Smartphones 82% of all Pay monthly connections on Everything Everywhere

Everything Everywhere, have a poor last quarter and reveal that smartphone devices on the network now account for 82% of all Pay monthly phones

Badly-named, twin-headed telecomms company Everything Everywhere, announced their results today, and as part of the results revealed that smartphone devices on the network now account for 82% of all Pay monthly connections – compared to 50% for the same quarter last year.

The annual report reveals a few other highlights including; Orange launched exclusive Windows phone 7 handsets as Microsoft’s key UK partner and Everything Everywhere was the first to launch iPad tariffs across both brands. However the report fails to give figures for sales of iPads and Windows phone 7 devices. Which makes you wonder just how many they actually sold. Any guesses? All this on a day when Microsoft are having problems with the latest updates.

Looking at the results in detail reveals that the new behemoth is lord over a very stagnant market with underlying revenue growth of just 1%, and a monthly contract churn levels reduced by just 0.4ppts, although churn was up on Q4 2009 (3.2% up from 2009’s 2.9%).

Total customers are down from Q4 2009 where they had 28.175  million they now have 27.984 million, but they have however now got more contract customers 947,000 more than Q4 2009 , unfortunately the ARPU on contract customers has fallen from £36.5 to £35.2 per user per month.
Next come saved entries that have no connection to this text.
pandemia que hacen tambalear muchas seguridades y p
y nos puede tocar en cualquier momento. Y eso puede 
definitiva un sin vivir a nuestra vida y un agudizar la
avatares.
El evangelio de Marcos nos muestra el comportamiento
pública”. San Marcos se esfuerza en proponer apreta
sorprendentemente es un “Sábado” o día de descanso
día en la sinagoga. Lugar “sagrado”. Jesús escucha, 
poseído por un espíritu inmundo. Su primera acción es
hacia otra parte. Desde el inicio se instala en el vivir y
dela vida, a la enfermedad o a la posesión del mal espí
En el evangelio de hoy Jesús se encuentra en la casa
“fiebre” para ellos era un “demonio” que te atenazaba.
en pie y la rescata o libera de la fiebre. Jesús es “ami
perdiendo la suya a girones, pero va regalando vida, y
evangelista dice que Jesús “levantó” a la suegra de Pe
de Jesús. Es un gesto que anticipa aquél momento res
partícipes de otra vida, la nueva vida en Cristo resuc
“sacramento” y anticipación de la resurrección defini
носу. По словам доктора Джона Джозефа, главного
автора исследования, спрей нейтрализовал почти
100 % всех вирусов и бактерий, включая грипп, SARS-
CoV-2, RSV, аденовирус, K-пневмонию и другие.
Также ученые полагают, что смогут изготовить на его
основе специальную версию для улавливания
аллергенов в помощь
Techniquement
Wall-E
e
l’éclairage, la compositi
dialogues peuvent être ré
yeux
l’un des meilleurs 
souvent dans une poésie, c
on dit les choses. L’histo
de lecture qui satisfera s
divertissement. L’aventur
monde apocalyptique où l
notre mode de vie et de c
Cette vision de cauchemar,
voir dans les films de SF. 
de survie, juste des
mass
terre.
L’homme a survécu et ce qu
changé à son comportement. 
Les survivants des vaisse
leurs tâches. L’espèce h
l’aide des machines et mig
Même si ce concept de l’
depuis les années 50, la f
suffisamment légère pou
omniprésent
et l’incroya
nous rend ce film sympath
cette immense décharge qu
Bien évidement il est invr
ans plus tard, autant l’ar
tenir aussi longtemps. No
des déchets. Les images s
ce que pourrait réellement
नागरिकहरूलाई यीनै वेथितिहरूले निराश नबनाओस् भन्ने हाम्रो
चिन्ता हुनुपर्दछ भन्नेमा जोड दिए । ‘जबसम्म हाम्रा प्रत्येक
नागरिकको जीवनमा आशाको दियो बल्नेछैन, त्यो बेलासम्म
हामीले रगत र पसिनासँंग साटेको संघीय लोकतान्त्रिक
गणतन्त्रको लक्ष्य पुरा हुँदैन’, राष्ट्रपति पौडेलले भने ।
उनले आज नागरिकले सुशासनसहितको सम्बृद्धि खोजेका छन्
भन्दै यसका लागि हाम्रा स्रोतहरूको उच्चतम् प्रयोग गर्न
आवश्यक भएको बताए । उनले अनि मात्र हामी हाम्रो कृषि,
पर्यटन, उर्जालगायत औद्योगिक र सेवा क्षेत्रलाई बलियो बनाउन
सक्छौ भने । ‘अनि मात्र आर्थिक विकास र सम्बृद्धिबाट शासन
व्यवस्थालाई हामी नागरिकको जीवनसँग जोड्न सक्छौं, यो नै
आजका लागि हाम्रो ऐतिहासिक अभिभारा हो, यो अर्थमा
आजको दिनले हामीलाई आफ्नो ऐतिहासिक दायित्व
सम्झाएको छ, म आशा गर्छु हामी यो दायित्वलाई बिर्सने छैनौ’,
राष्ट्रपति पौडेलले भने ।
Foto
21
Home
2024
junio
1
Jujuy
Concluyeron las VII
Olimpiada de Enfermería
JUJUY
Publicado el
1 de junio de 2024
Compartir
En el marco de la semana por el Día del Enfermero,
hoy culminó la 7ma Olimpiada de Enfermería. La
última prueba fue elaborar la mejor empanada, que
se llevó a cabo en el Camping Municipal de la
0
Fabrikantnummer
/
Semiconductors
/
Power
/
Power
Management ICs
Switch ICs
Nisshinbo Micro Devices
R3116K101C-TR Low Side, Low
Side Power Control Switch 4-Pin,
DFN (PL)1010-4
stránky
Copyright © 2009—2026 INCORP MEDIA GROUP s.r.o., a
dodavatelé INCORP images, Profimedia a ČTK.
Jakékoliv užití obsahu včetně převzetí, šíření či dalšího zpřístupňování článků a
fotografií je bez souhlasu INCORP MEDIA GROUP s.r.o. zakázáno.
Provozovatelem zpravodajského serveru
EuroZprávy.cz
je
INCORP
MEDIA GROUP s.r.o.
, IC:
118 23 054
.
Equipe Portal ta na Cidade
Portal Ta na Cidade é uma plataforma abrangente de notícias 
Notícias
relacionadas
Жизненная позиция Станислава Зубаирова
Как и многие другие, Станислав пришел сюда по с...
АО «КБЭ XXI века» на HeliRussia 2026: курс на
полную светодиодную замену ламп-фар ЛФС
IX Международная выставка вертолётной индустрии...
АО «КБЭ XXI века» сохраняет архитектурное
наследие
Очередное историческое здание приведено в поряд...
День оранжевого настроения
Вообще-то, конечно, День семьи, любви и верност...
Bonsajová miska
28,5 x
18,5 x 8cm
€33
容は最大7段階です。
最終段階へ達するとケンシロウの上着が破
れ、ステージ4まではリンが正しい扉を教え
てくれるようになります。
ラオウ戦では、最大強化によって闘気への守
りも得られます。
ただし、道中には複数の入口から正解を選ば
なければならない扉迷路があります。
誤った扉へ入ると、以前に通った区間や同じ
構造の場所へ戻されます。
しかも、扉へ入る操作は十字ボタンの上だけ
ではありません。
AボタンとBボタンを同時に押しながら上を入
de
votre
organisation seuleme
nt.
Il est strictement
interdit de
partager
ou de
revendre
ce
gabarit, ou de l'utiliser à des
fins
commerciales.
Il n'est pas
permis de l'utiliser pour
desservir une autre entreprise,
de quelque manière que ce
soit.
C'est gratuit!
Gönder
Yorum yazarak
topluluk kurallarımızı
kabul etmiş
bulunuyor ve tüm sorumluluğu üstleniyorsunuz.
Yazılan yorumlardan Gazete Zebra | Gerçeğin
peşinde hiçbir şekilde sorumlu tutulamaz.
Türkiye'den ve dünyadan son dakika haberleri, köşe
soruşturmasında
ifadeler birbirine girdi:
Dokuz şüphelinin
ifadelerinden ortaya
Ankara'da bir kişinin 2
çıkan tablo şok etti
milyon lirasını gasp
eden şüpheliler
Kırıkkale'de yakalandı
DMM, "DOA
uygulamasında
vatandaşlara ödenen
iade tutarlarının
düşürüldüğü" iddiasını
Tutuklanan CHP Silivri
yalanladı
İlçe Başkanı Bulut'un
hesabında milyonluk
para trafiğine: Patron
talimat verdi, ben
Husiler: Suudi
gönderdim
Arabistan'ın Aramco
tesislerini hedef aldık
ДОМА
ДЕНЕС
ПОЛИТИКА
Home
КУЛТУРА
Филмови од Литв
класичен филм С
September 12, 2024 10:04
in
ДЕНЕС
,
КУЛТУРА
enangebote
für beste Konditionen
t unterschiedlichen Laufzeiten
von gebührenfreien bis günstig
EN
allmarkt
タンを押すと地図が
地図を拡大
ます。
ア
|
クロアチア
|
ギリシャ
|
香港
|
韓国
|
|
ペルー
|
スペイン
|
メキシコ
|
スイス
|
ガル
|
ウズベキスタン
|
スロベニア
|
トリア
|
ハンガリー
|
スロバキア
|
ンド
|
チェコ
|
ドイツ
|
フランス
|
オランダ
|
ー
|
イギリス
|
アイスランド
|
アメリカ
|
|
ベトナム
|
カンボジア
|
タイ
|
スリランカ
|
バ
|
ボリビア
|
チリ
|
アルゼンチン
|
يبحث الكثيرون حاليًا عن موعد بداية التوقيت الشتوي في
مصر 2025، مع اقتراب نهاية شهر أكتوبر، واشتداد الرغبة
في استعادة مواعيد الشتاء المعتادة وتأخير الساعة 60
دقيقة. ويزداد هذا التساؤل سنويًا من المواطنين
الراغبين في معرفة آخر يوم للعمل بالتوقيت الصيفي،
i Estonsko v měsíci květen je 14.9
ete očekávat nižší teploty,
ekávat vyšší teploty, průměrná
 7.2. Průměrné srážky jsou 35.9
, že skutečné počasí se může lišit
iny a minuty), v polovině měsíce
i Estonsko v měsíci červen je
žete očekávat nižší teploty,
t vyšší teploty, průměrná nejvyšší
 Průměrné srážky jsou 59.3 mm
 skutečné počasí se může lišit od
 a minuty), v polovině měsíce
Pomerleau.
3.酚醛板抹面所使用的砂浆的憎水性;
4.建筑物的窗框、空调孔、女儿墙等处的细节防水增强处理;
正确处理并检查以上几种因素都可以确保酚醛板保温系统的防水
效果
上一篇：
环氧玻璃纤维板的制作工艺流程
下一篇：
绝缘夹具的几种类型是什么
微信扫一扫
They attribute the “lowering churn rate” to putting 58% of their customers on longer 24-month contracts, compared to 29% in 2009. Which to us doesn’t sound like a very good way of reducing churn, but more a way of making 58% of your customers resentful that they’ve been locked-in to a service for two years that they don’t want. The true measure of their success will be when the 24 month contract ends and they leave in droves or they stay. This is the poorest excuse reason we have ever heard for reducing churn.